そして、あの鳩胸のような胸! 思い出しただけでムカつくわ~。
私がその憤慨を内なる闘志として燃やしまくっている間に、小高い丘を越えたあたりで件の村が見えてきました。
確かに大きい村かな。そして平地に一面に広がる畑は、先ほどの村よりも豊かにみえます。また水も豊富そうです。
少し治水に関して考えた方がいいかもしれません。パッと見には用水建設の費用と揚水方法に何か問題があるのかもしれません。
「この村、いや国では村々の間でかなり格差があるのかなあ」
「そうかもね。まあ、それは国や各地の領主の問題なんだし。まあ真理姉の知識で、これから少しは上向くかもね」
「いやあ、ちょっと知識があるだけじゃあねえ。あたし、専門的な技術者でもなんでもないのだから。現場の技師でもないのよ、ただの女子高生だったんだから。
多少の事は、アイデア面で貢献できるかもしれないけどね。まあ色々と作らせたものはあるし、お小遣い稼ぎにはなっているのだけれど」
生前、もっと勉強しておくのでした。せめて工業学校や高専の生徒であったならば。
まあ普通の女の子ではそういうところに行くのは少数派ですけれどね。昔はそういうところって男子校が殆どでしたし。
やがて門とは名ばかりの、入り口に直径三十センチくらいの太い杭を二本打ち込んであるだけの村の中へ入りました。

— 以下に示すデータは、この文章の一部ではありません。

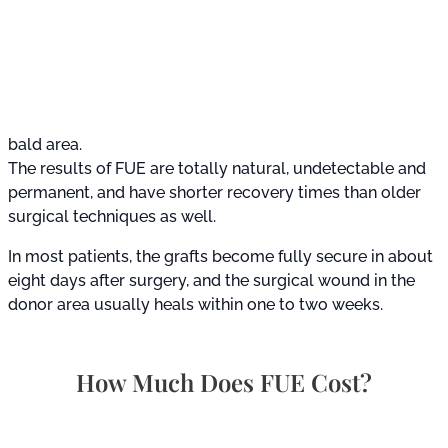
bald area.
The results of FUE are totally natural, undetectable and
permanent, and have shorter recovery times than older
surgical techniques as well.
In most patients, the grafts become fully secure in about
eight days after surgery, and the surgical wound in the
donor area usually heals within one to two weeks.
How Much Does FUE Cost?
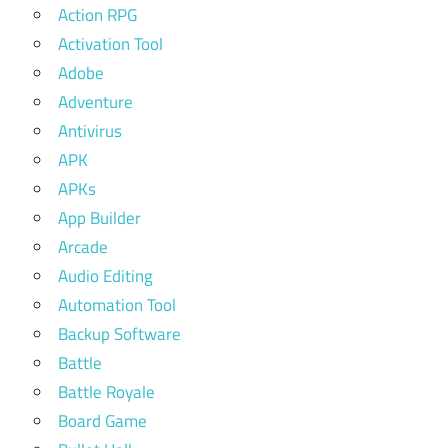
Action RPG
Activation Tool
Adobe
Adventure
Antivirus
APK
APKs
App Builder
Arcade
Audio Editing
Automation Tool
Backup Software
Battle
Battle Royale
Board Game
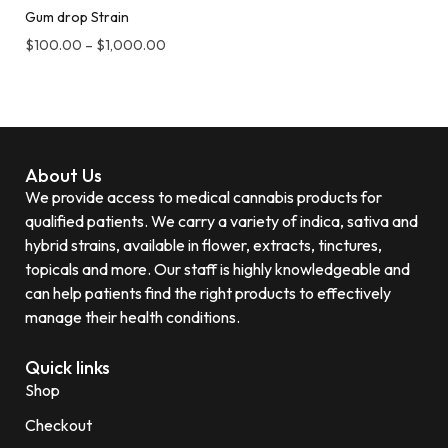
Gum drop Strain
$
100.00
–
$
1,000.00
About Us
We provide access to medical cannabis products for
qualified patients. We carry a variety of indica, sativa and
hybrid strains, available in flower, extracts, tinctures,
topicals and more. Our staff is highly knowledgeable and
can help patients find the right products to effectively
manage their health conditions.
Quick links
Shop
Checkout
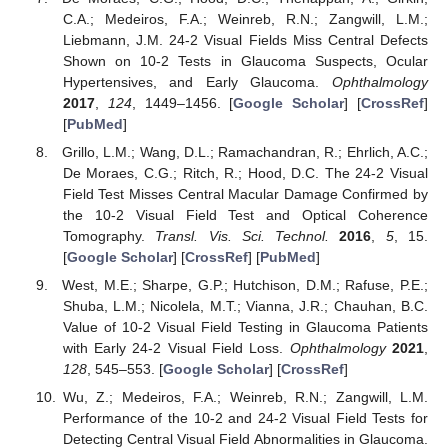
C.A.; Medeiros, F.A.; Weinreb, R.N.; Zangwill, L.M.;
Liebmann, J.M. 24-2 Visual Fields Miss Central Defects
Shown on 10-2 Tests in Glaucoma Suspects, Ocular
Hypertensives, and Early Glaucoma.
Ophthalmology
2017
,
124
, 1449–1456. [
Google Scholar
] [
CrossRef
]
[
PubMed
]
Grillo, L.M.; Wang, D.L.; Ramachandran, R.; Ehrlich, A.C.;
De Moraes, C.G.; Ritch, R.; Hood, D.C. The 24-2 Visual
Field Test Misses Central Macular Damage Confirmed by
the 10-2 Visual Field Test and Optical Coherence
Tomography.
Transl. Vis. Sci. Technol.
2016
,
5
, 15.
[
Google Scholar
] [
CrossRef
] [
PubMed
]
West, M.E.; Sharpe, G.P.; Hutchison, D.M.; Rafuse, P.E.;
Shuba, L.M.; Nicolela, M.T.; Vianna, J.R.; Chauhan, B.C.
Value of 10-2 Visual Field Testing in Glaucoma Patients
with Early 24-2 Visual Field Loss.
Ophthalmology
2021
,
128
, 545–553. [
Google Scholar
] [
CrossRef
]
Wu, Z.; Medeiros, F.A.; Weinreb, R.N.; Zangwill, L.M.
Performance of the 10-2 and 24-2 Visual Field Tests for
Detecting Central Visual Field Abnormalities in Glaucoma.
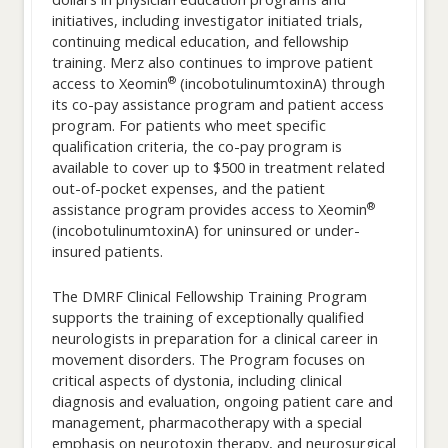
initiatives, including investigator initiated trials,
continuing medical education, and fellowship
training. Merz also continues to improve patient
®
access to Xeomin
(incobotulinumtoxinA) through
its co-pay assistance program and patient access
program. For patients who meet specific
qualification criteria, the co-pay program is
available to cover up to $500 in treatment related
out-of-pocket expenses, and the patient
®
assistance program provides access to Xeomin
(incobotulinumtoxinA) for uninsured or under-
insured patients.
The DMRF Clinical Fellowship Training Program
supports the training of exceptionally qualified
neurologists in preparation for a clinical career in
movement disorders. The Program focuses on
critical aspects of dystonia, including clinical
diagnosis and evaluation, ongoing patient care and
management, pharmacotherapy with a special
emphasis on neurotoxin therapy, and neurosurgical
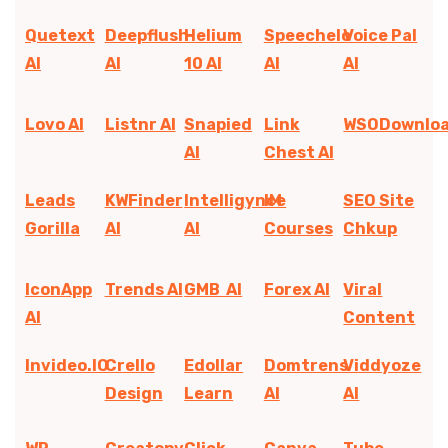
Quetext
Deepflush
Helium
Speechelo
Voice Pal
AI
AI
10 AI
AI
AI
Lovo AI
Listnr AI
Snapied
Link
WSODownlo
AI
Chest AI
Leads
KWFinder
Intelligynce
IM
SEO Site
Gorilla
AI
AI
Courses
Chkup
IconApp
Trends AI
GMB AI
Forex AI
Viral
AI
Content
Invideo.IO
Crello
Edollar
Domtrens
Viddyoze
Design
Learn
AI
AI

まあ、主街道から分かれた道の途中で、両端に目印として打ち込んであるだけのようです。杭(ただの丸太)には『アルド村』と書かれた看板がかかっています。
そういえば、さきほどの村はこのような物さえなかったので、村の名前すら知りませんね。まあ特に帰りに迷うような場所でもないので別によいのですが。
私たちは往来も少ない村の小道を進んでいきましたが、ようやく通りがかりに村の人、肩に農機具を担いだお百姓のおじさんを見かけました。
「すいません、この村に街から来た役人さんがいると聞いたのですが」
「ああ、それならこの道を真っ直ぐに行って、大きな道に出たら右へしばらく行くと、大きな建物があるから、そこだ」
「ありがとう」
「ああ、でもあんたみたいな別嬪さんが行くのはどうかね」
おや、ここでも別嬪さん扱いで嬉しいですね。まあ、こんなただの村人の田舎娘しかいないところでなら、それは必然なのですが。
「と言いますと?」
村のおじさんは、そのやや手入れの悪そうなぼさついた白髪交じりの髪を書きながら言いました。
「あの人はなあ。女癖が悪くて浪費家で、都で身を持ち崩して、遠縁の縁故を頼って代官の地位を手にした人だから、まあ大体察してやってくれ。本当に困ったものだよ」
やっぱり代官はろくでなしでした!
これで遠慮なくぶちのめせるというものです。
シナモンがやれやれという顔で荷台の上で仁王立ちになっている私を見上げていましたが、そういうこの子が一番遊びたがっているのを知っていますので。
どうか二人に十分行き渡るほど相手の数が多いと嬉しいのですけれど。